• Passage:
Below is a consolidated overview of all feature tables registered in the Databricks Feature Store for the AeroDemo project, including their primary keys and schema details.

---

#### 🚀 1. `arao.aerodemo.component_features_engine_table`

**Primary Keys:**  
- `aircraft_id`  
- `event_timestamp`

**Schema:**  
- aircraft_id (string)  
- component_id (string)  
- event_timestamp (string)  
- thrust_level (double)  
- fuel_consumption_rate (double)  
- temperature_reading (double)  
- vibration_level (double)  
- oil_pressure (double)  
- health_status (string)  
- prev_temp (double)  
- prev_vibration (double)  
- avg_temp_7d (double)  
- avg_vibration_7d (double)  
- avg_oil_pressure_7d (double)

---

#### 🚀 2. `arao.aerodemo.component_features_landing_gear_table`

**Primary Keys:**  
- `aircraft_id`  
- `event_timestamp`

**Schema:**  
- aircraft_id (string)  
- component_id (string)  
- event_timestamp (string)  
- hydraulic_pressure (double)  
- strut_compression (double)  
- brake_wear (double)  
- brake_temperature (double)  
- shock_absorber_status (double)  
- health_status (string)  
- prev_brake_temp (double)  
- prev_brake_wear (double)  
- avg_brake_temp_7d (double)  
- avg_brake_wear_7d (double)

• Activity: Extend the AeroDemo feature table overview above, picking up after its last line.

• Stored data:
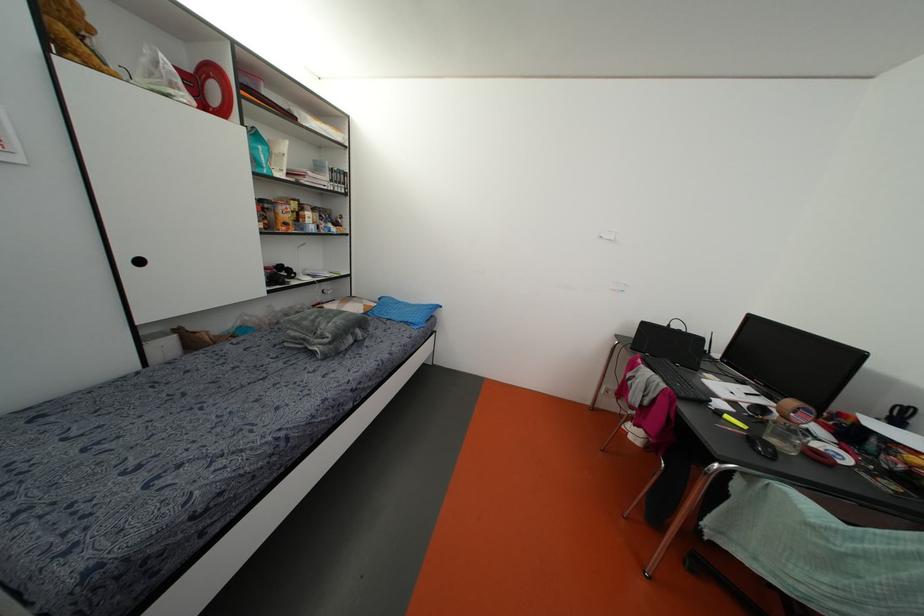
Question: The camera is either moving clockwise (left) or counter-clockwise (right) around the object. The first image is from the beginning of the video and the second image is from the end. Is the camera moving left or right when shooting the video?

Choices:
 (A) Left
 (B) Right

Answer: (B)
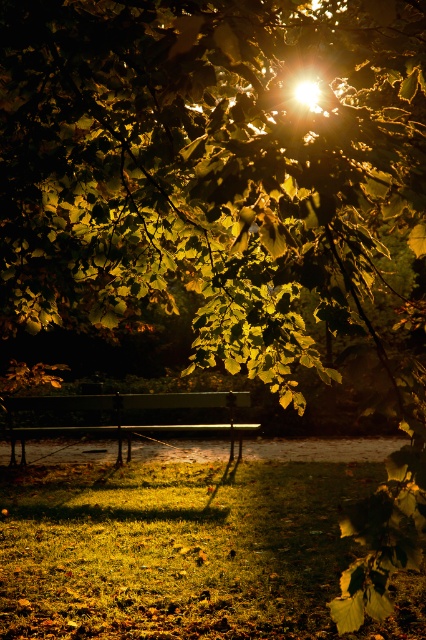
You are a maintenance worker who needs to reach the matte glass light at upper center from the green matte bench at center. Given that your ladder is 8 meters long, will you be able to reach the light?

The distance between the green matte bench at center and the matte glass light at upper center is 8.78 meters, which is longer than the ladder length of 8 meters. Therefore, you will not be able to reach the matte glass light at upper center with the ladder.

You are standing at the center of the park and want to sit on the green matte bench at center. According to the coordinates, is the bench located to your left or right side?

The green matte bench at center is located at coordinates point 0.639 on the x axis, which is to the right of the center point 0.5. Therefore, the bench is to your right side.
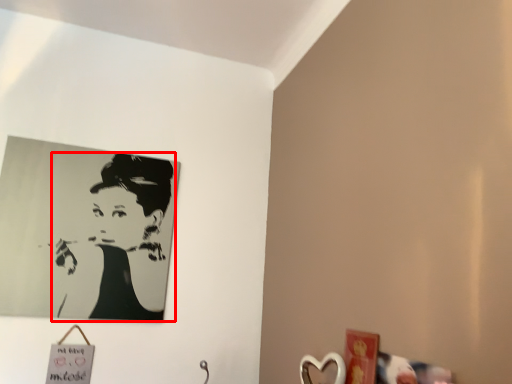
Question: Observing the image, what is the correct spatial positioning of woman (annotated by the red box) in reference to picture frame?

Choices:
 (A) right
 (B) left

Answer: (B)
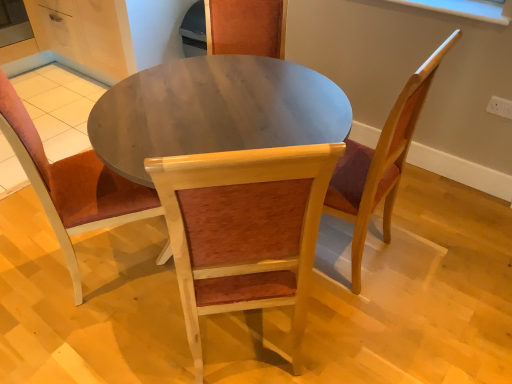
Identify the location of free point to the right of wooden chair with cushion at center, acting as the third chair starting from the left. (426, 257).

• Answer space:
---

#### 🚀 3. `arao.aerodemo.component_features_airframe_table`

**Primary Keys:**  
- `aircraft_id`  
- `event_timestamp`

**Schema:**  
- aircraft_id (string)  
- component_id (string)  
- event_timestamp (string)  
- stress_points (double)  
- fatigue_crack_growth (double)  
- temperature_fluctuations (double)  
- structural_integrity (double)  
- health_status (string)  
- prev_stress_points (double)  
- prev_fatigue (double)  
- avg_stress_points_7d (double)  
- avg_fatigue_7d (double)

---

#### 🚀 4. `arao.aerodemo.component_features_avionics_table`

**Primary Keys:**  
- `aircraft_id`  
- `event_timestamp`

**Schema:**  
- aircraft_id (string)  
- component_id (string)  
- event_timestamp (string)  
- power_status (double)  
- signal_integrity (double)  
- data_transmission_rate (double)  
- system_temperature (double)  
- error_logs (int)  
- health_status (string)  
- prev_signal_integrity (double)  
- prev_error_logs (int)  
- avg_signal_integrity_7d (double)  
- avg_error_logs_7d (double)

---

#### 🚀 5. `arao.aerodemo.component_features_cabin_pressurization_table`

**Primary Keys:**  
- `aircraft_id`  
- `event_timestamp`

**Schema:**  
- aircraft_id (string)  
- component_id (string)  
- event_timestamp (string)  
- cabin_pressure (double)  
- seal_integrity (double)  
- airflow_rate (double)  
- temperature_control (double)  
- humidity_level (double)  
- health_status (string)  
- prev_cabin_pressure (double)  
- prev_seal_integrity (double)  
- avg_cabin_pressure_7d (double)  
- avg_seal_integrity_7d (double)

---

#### 🚀 6. `arao.aerodemo.sensor_features_table`

**Primary Keys:**  
- `aircraft_id`  
- `timestamp`

**Schema:**  
- timestamp (string)  
- aircraft_id (string)  
- model (string)  
- engine_temp (double)  
- fuel_efficiency (double)  
- vibration (double)  
- altitude (double)  
- airspeed (double)  
- oil_pressure (double)  
- engine_rpm (int)  
- battery_voltage (double)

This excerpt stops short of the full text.